The mean age of the study participants was ~67 years at baseline. Total PUFA intake was 18.1 g/d in men, and 13.6 g/d in women. Omega-6 PUFA and omega-3 PUFA intake was 14.7 g/d and 1.2 g/d in men, and 11.1 and 0.98 g/d in women, respectively. The women had a comparatively higher level of education than the men. Nearly 47% of the men and 30% of the women had some prevalent chronic disease. Dietary intake of fish was relatively low: 15 g/d in men and 14 g/d in women. They had a relatively high intake of butter, margarine and hard frying fats (38.2 g/d in men and 26.46 g/d in women). At baseline, intake of vegetable oil, butter, margarine and hard frying fats, and whole grains correlated best with omega-6 PUFA intake. Butter, margarines and hard frying fats, fish, and red and processed meat intakes correlated best with omega-3 PUFA intake. The reason why meat as well as butter, margarine and frying fats correlated with omega-3 intake is because of the use of alpha-linolenic acid (ALA)-containing vegetable oils in the cooking/frying of meats, and this fatty acid being present in widely used margarine and sauces.
Mean CRP levels in the first study period were 0.187 mg/dl in men, and 0.176 mg/dl in women. These levels had risen to 0.235 and 0.241 mg/dl, respectively, in the third study period (1997-1999). Analyses examined dietary fatty acid intake as categorical variables organized in quartiles of energy-adjusted PUFA intake against CRP levels. The median CRP level was significantly lower as total PUFA intake or omega-6 PUFA intake increased. These associations remained statistically significant after adjustment for a range of covariates (such as whether people had some form of chronic disease, were complying or not with the recommended healthy diet standards, took anti-inflammatory drugs, their physical activity, educational level and household income). In contrast, there was no consistent association between omega-3 PUFA intake or the omega-3 to omega-6 PUFA intake ratio and CRP levels.

--*--

Using the information -
**a.** In the passage on PUFA intake and CRP, what was the mean CRP level in women during the first study period?
**b.** The passage on PUFA intake and CRP names, in parentheses, the covariates that the analyses adjusted for. List each of them.
**c.** Repeat the part of the PUFA and CRP passage starting at "Mean CRP levels" and ending at "and CRP levels.".
Base your answers only on the passage about PUFA intake and CRP.

[Saved data entries]

--*--

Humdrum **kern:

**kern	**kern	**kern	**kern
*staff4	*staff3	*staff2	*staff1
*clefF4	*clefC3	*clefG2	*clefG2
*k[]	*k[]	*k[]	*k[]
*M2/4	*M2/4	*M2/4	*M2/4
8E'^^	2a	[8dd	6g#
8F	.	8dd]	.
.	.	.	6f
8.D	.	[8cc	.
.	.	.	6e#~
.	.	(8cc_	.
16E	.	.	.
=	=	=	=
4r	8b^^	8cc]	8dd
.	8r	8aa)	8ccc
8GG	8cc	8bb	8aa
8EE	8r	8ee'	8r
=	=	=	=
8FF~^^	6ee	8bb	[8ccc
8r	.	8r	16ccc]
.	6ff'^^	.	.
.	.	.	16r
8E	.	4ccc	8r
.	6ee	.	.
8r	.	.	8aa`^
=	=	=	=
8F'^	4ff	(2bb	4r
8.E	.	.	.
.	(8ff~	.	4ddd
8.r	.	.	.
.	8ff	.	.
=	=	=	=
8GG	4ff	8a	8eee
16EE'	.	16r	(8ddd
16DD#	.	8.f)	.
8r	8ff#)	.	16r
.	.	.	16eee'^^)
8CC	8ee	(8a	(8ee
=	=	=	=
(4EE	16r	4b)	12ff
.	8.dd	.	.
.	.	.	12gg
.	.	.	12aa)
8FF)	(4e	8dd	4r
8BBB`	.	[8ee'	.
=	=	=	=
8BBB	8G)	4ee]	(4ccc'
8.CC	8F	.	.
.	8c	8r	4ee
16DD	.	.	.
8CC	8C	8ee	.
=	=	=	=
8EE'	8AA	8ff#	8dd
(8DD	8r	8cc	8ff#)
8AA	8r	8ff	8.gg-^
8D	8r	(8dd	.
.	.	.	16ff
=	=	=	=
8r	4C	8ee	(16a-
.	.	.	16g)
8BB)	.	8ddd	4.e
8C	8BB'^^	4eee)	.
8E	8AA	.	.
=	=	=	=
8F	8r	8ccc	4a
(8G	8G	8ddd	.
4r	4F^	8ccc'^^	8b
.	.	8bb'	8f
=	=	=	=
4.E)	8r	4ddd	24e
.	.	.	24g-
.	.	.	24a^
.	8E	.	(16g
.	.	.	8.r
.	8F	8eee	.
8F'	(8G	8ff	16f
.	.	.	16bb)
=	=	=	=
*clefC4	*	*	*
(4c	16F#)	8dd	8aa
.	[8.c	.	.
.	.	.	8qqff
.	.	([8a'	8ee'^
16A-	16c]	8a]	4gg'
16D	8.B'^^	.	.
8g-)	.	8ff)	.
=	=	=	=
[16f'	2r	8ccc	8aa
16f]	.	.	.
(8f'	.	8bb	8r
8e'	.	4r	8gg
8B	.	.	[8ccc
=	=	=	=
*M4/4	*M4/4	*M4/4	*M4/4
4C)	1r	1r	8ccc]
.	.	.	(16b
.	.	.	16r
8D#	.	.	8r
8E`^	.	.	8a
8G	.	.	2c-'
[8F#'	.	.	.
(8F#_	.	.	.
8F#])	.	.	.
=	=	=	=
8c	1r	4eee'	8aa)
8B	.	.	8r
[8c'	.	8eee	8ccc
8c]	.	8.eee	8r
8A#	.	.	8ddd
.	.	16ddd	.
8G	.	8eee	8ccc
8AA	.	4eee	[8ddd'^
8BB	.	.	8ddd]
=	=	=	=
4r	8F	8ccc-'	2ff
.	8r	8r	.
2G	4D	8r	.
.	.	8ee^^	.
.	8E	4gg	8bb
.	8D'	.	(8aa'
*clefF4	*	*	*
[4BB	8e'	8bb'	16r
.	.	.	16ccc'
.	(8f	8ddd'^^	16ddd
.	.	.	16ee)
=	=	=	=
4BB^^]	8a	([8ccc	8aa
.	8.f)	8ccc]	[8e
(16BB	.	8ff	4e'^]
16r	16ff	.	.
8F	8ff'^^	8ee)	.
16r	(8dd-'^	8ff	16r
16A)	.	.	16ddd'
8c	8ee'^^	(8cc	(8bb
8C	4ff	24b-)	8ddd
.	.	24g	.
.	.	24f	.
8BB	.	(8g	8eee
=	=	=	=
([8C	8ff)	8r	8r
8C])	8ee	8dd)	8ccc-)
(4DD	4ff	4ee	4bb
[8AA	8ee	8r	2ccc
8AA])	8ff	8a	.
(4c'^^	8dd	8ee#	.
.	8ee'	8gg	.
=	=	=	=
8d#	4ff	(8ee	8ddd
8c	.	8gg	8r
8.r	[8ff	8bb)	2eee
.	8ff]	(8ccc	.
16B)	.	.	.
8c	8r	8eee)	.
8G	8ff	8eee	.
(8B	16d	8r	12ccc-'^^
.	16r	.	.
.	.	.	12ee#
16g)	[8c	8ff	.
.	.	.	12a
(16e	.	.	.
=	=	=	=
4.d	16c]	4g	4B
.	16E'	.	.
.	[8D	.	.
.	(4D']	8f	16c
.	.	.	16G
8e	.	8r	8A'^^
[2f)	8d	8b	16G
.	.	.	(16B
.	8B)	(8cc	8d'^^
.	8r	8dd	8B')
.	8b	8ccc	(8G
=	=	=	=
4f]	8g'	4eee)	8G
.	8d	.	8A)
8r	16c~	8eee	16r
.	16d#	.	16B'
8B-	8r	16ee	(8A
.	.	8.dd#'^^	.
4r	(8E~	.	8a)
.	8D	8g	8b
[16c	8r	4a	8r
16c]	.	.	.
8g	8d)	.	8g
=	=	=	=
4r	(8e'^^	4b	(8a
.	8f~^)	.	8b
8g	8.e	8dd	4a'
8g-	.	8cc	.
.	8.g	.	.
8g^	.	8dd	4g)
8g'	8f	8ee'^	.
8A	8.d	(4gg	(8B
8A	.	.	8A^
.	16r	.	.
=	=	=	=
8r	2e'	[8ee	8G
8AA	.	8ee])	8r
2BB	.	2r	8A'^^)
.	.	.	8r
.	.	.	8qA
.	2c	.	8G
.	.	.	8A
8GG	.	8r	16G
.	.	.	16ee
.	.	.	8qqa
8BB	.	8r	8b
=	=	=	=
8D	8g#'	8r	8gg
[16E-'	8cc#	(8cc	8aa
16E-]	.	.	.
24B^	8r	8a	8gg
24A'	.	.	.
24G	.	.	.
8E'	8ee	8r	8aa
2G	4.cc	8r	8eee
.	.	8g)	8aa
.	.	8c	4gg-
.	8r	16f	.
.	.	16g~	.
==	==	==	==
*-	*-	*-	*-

--*--

Solution set -
**a.** 0.176 mg/dl

**b.**
- Whether people had some form of chronic disease
- Whether they complied with the recommended healthy diet standards
- Whether they took anti-inflammatory drugs
- Physical activity
- Educational level
- Household income

**c.**
Mean CRP levels in the first study period were 0.187 mg/dl in men, and 0.176 mg/dl in women. These levels had risen to 0.235 and 0.241 mg/dl, respectively, in the third study period (1997-1999). Analyses examined dietary fatty acid intake as categorical variables organized in quartiles of energy-adjusted PUFA intake against CRP levels. The median CRP level was significantly lower as total PUFA intake or omega-6 PUFA intake increased. These associations remained statistically significant after adjustment for a range of covariates (such as whether people had some form of chronic disease, were complying or not with the recommended healthy diet standards, took anti-inflammatory drugs, their physical activity, educational level and household income). In contrast, there was no consistent association between omega-3 PUFA intake or the omega-3 to omega-6 PUFA intake ratio and CRP levels.